▶ _Brief 1_: Render this sentence from the letter on free speech in Spanish: "Both of us will agree that British education is the best where the emphasis is on student-centred learning."
▶ _Brief 2_: Update the passage of the letter on free speech that begins at the words "This not meant" and stops after "regardless of frontiers.", replacing "terminology" with "definition".
··· Page extract
You were born into a blue-blooded family and had your early education at the St John’s Institution in Kuala Lumpur and then went to Mavern College in Worcestershire before obtaining a degree in industrial economics from the Nottingham University at the age of 21.
I was born to an estate conductor and a homemaker and went to the Simpang Lima English Primary School in Klang before completing my secondary education at the Klang High School. Thirty years later, I went to the Anglia Ruskin University in Essex where I obtained my law degree at the age of 46.
Both of us will agree that British education is the best where the emphasis is on student-centred learning. However, despite being products of good British universities, we will certainly have to disagree on our interpretations certain English words and phrases.
This not meant to be a debate on who’s more knowledgeable on the English language, but let us agree on the terminology in the Universal Declaration of Human Rights. It describes “freedom of expression” as the right of every individual to hold opinions without interference and to seek, receive and impart information and ideas through any media and regardless of frontiers.
Having read your essay titled ‘Democracy and free speech are alive’, I cannot agree with you, at least where free speech is concerned. Don’t get me wrong. As you have espoused directly, my freedom to express my views “are still thriving” and hence I am exercising my right to disagree with you.
······
··· Stored records
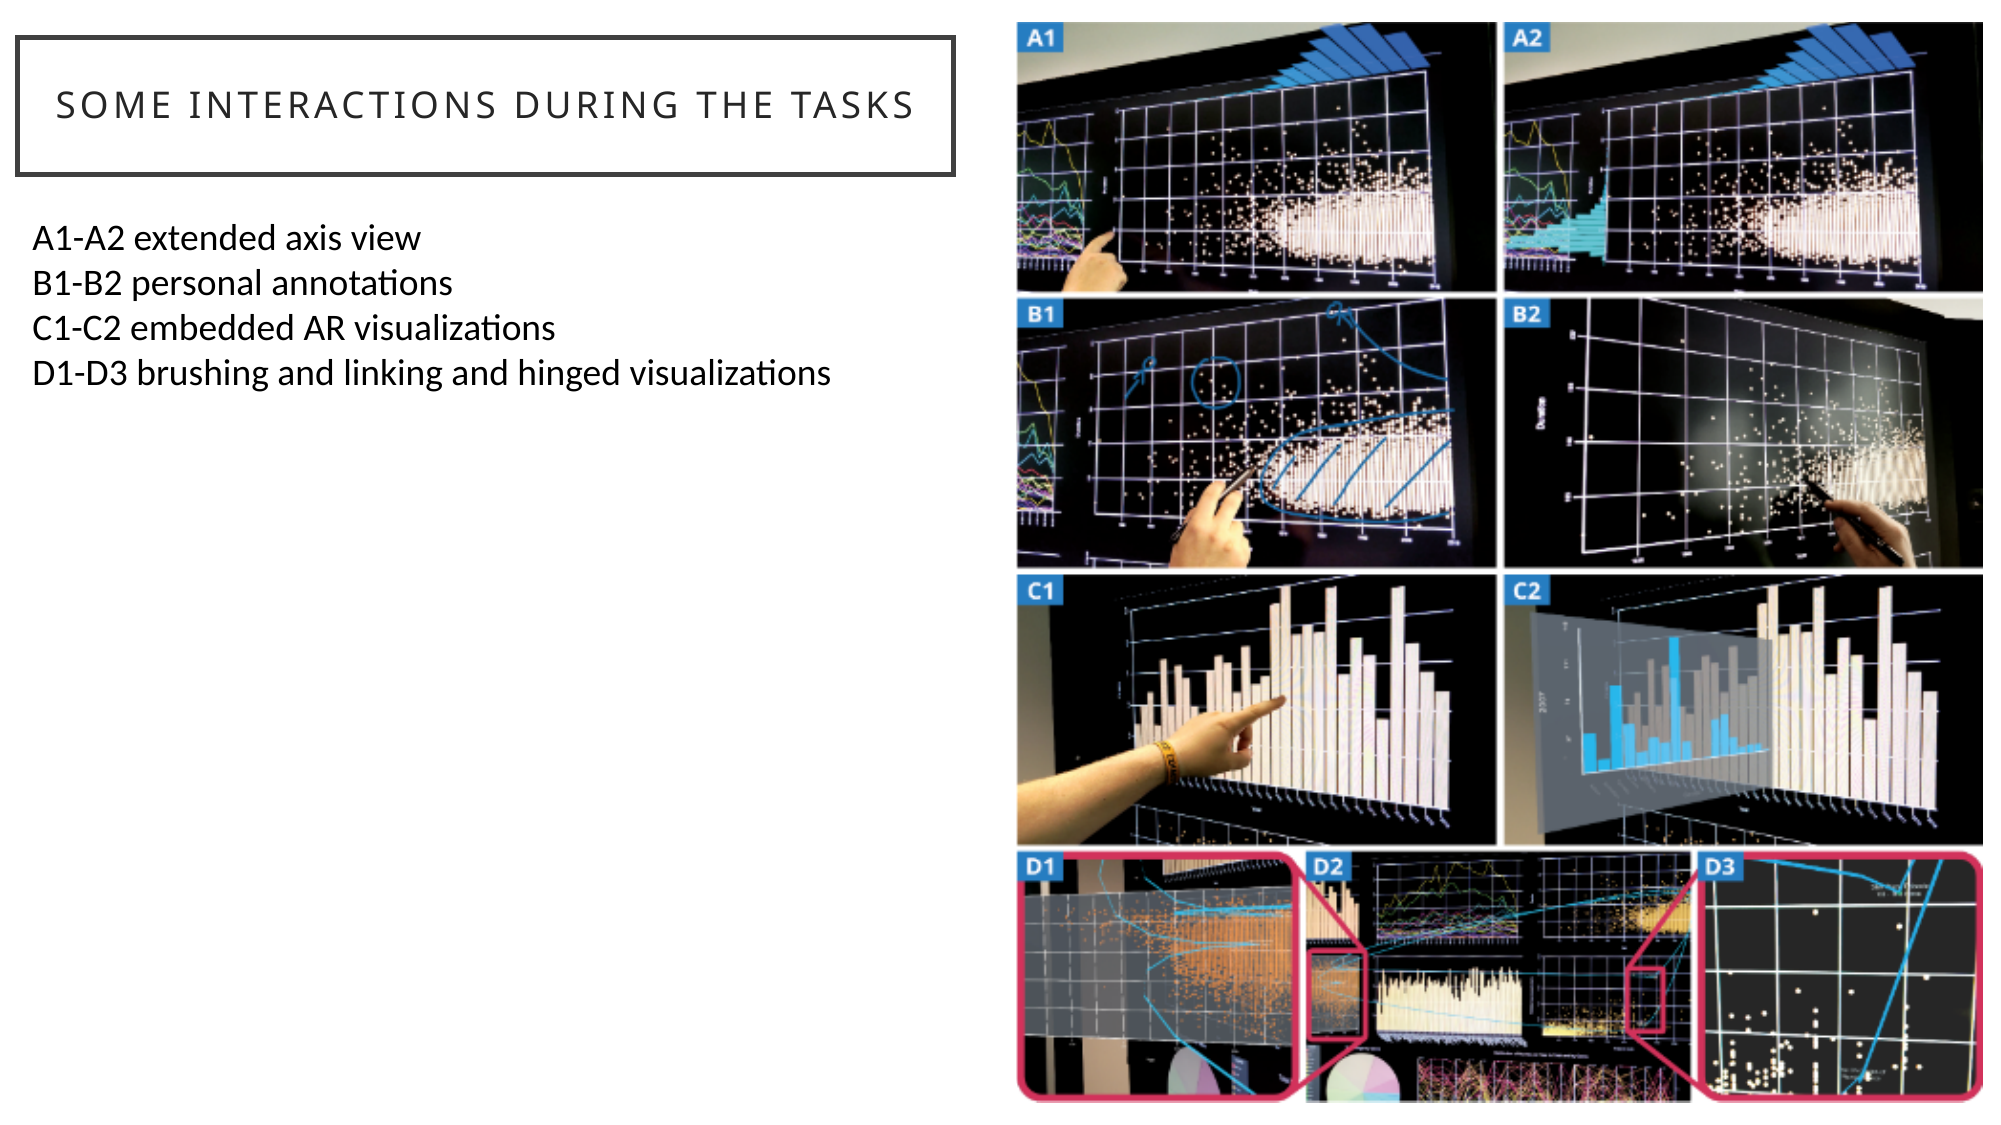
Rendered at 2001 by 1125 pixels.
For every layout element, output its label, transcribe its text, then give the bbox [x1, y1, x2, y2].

text_box A1-A2 extended axis view B1-B2 personal annotations C1-C2 embedded AR visualizations D1-D3 brushing and linking and hinged visualizations [17, 205, 984, 403]
picture [1016, 22, 1983, 1103]
title Some interactions during the tasks [17, 37, 954, 175]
······
▶ _Reply 1_: Ambos estaremos de acuerdo en que la educación británica es la mejor, donde el énfasis está en el aprendizaje centrado en el estudiante.

▶ _Reply 2_:
This not meant to be a debate on who’s more knowledgeable on the English language, but let us agree on the definition in the Universal Declaration of Human Rights. It describes “freedom of expression” as the right of every individual to hold opinions without interference and to seek, receive and impart information and ideas through any media and regardless of frontiers.